Reading progress update: I've read 53 out of 340 pages.

In the Labyrinth of Drakes: A Memoir by Lady Trent (A Natural History of Dragons) - Marie Brennan

Oh, I needed some dragons this morning. Luckily, I still had an unread installment of Brennan's Lady Trent books on my kindle. Just the thing.


What makes the series so good is that Brennan doesn't shirk away from using the interaction between people and dragons to ask serious questions, even if this means that it makes for difficult reading at times:

The youngest of the lot, however, was the one with whom I formed a special bond. My sentimental choice of words may raise your eyebrows—as well they should—but my interactions with this creature were more like those between an owner and a pet than a scientist and her subject.

Our relationship began when I visited the juvenile pens and said to Tom, “That must be the one you were referring to earlier—the lumpy one.”

He was thereafter known as Lumpy.

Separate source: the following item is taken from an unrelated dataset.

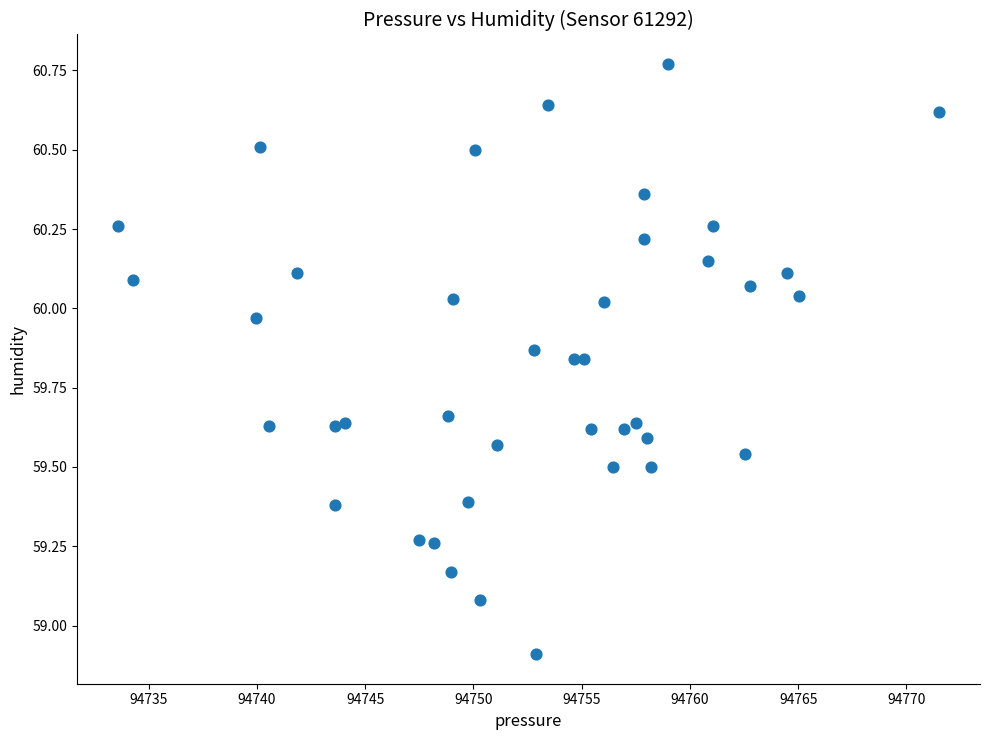

What is the range of Y values (max minus min)?

1.9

His egg had been brought to the House of Dragons when it was quite new, and what hatched therefrom was obviously abnormal. Lord Tavenor had weighed the hatchling and confirmed his suspicions: the creature was much too heavy for his size, indicating that his bones had formed as solid masses, rather than acquiring the airy structure typical of the species.

My heart went out to him from the start. I knew from reading Lord Tavenor’s records that our predecessor had considered having Lumpy put down: the little creature was nothing more than a drain on resources, being of no use to our scientific inquiry. The order was never given before Lord Tavenor’s departure, though, and so Lumpy remained, crawling about his enclosure, occasionally flapping the undersized wings that could never hope to carry his adult weight.

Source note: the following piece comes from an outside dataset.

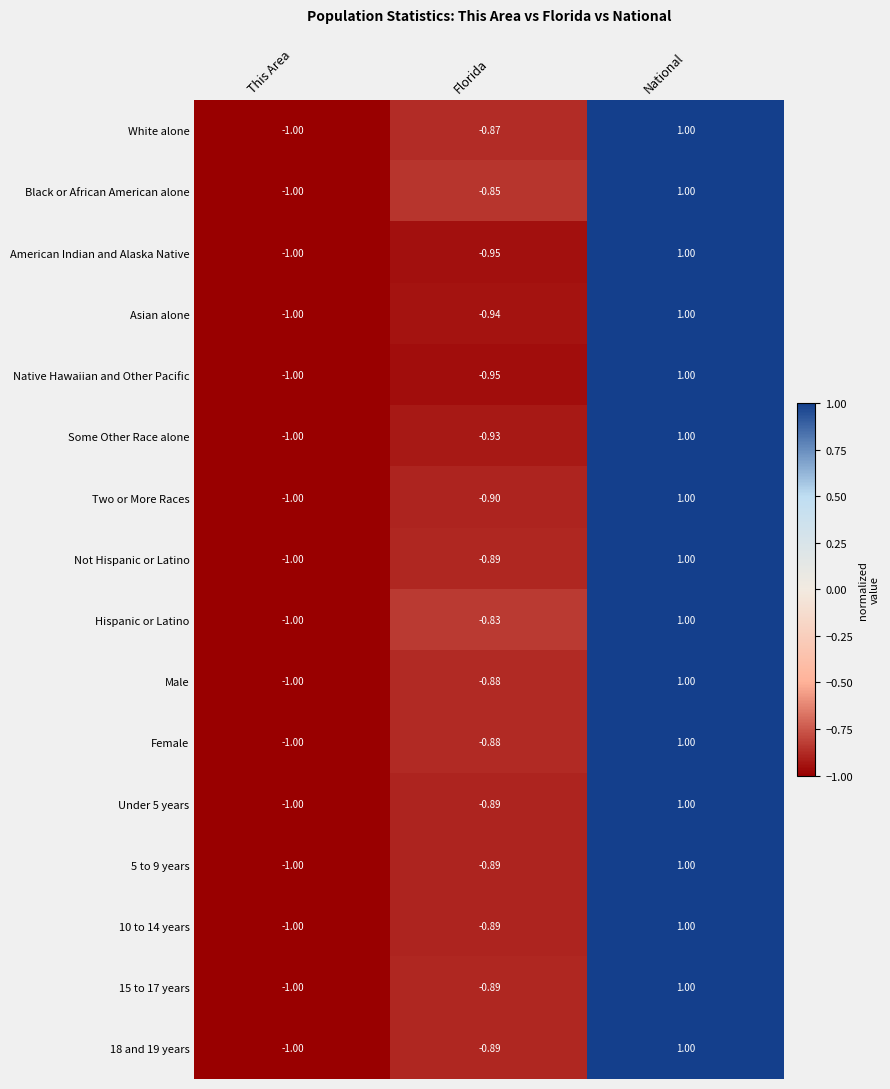

List the labels in order of 5 to 9 years value, smallest first.

This Area, Florida, National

I could not bear to have him put down, and told Tom as much. “I can make a scientific argument for it, if you like,” I said while we ate lunch in our shared office. “I’m sure I could come up with quite a splendid one, if you give me a moment to prepare. Something about understanding development by observing both successful and unsuccessful examples. If the abnormality is congenital, we might even have an advance in the captive breeding problem: after all, a dragon too heavy to fly need not have its tendons cut.”

“But none of those,” Tom said, “are your real reasons.”

“Of course not. The truth is that I do not feel the poor creature should die just because someone bungled his care.”